The tools layer matters more than the model
The effectiveness of AI agents depends less on model size and more on the tools and context they can safely access. A powerful model without the right tools behaves like a smart assistant without hands or memory. It can explain, but it cannot reliably help users get work done.
Three elements stand out as foundational.
- UI-driven actions The first is UI-driven action. The agent operates the product interface the way an experienced user would, opening reports, applying filters, configuring settings, and building dashboards in full view of the user. This approach has two benefits. It makes actions transparent, and it aligns the agent’s behavior with how the product is actually meant to be used. For sensitive operations, the agent can prepare everything while leaving the final confirmation to the user.
- API-driven execution The second is API-driven execution. For scale, performance, and reliability, agents need structured APIs and tool interfaces rather than brittle UI automation alone. This layer is where permissions, validation rules, and audit logging live. Well-designed APIs allow agents to act confidently while staying within clearly defined boundaries.

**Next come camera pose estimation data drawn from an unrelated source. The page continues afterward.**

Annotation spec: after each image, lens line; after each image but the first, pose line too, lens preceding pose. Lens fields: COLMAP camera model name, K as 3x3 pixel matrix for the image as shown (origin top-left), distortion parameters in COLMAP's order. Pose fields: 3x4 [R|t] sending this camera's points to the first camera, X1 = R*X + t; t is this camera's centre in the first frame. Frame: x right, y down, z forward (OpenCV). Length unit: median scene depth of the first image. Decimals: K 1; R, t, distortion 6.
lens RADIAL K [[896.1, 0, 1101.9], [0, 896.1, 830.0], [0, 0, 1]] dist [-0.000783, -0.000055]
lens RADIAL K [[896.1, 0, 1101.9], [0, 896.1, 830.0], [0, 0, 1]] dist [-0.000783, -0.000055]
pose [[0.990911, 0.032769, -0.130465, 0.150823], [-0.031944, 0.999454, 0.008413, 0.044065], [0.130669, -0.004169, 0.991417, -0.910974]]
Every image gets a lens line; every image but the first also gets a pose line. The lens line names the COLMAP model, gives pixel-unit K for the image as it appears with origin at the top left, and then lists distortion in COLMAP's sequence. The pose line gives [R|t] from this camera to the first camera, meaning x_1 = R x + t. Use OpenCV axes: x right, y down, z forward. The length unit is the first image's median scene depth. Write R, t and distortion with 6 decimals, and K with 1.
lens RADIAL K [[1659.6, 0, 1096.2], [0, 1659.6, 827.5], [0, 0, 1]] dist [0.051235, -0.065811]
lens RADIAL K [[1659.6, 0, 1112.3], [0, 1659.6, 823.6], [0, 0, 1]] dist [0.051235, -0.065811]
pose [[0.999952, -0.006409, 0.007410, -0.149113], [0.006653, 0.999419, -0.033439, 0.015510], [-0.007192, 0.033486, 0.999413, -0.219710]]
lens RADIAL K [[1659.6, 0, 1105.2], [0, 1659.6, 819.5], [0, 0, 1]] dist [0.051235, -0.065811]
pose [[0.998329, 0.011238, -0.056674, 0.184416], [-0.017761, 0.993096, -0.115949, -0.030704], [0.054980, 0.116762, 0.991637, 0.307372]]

- Product knowledge as first-class input For an AI agent to be genuinely useful, it must behave like an expert user of the SaaS product it supports. That requires access to the product’s knowledge base, not just raw data or APIs. This includes documentation, feature explanations, best practices, limitations, and common workflows. Without this context, an agent may technically be able to take actions, but it will struggle to choose the right ones or sequence them correctly to solve real-world problems. In practice, this means agents should be guided by the same institutional knowledge that experienced human users rely on. When a user asks how to solve a problem, the agent should not only execute steps but also understand which features are appropriate, which trade-offs exist, and which approach aligns with the product’s intended usage. Treating the knowledge base as a first-class input allows agents to move beyond mechanical execution and toward informed decision-making.
- Guardrails by design Finally, agents must be paired with strong guardrails. If agents are expected to act, they need role-based permissions, previews before changes are applied, detailed action logs, reversible operations, and escalation paths when confidence is low. These controls do not slow agents down. They make adoption possible. Without them, increased capability quickly turns into increased risk.
Every SaaS becomes an AI business
AI feels similar to earlier waves of digital transformation. At first, it is a differentiator. Then it becomes table stakes.
In my view, AI will follow the same path. By 2026, it will no longer be framed as a feature or an add-on. It will be part of the core value proposition of every serious SaaS product.
User expectations are shifting away from features and toward outcomes. Agents are the most direct way to bridge that gap.
How are you thinking about introducing AI to your SaaS users?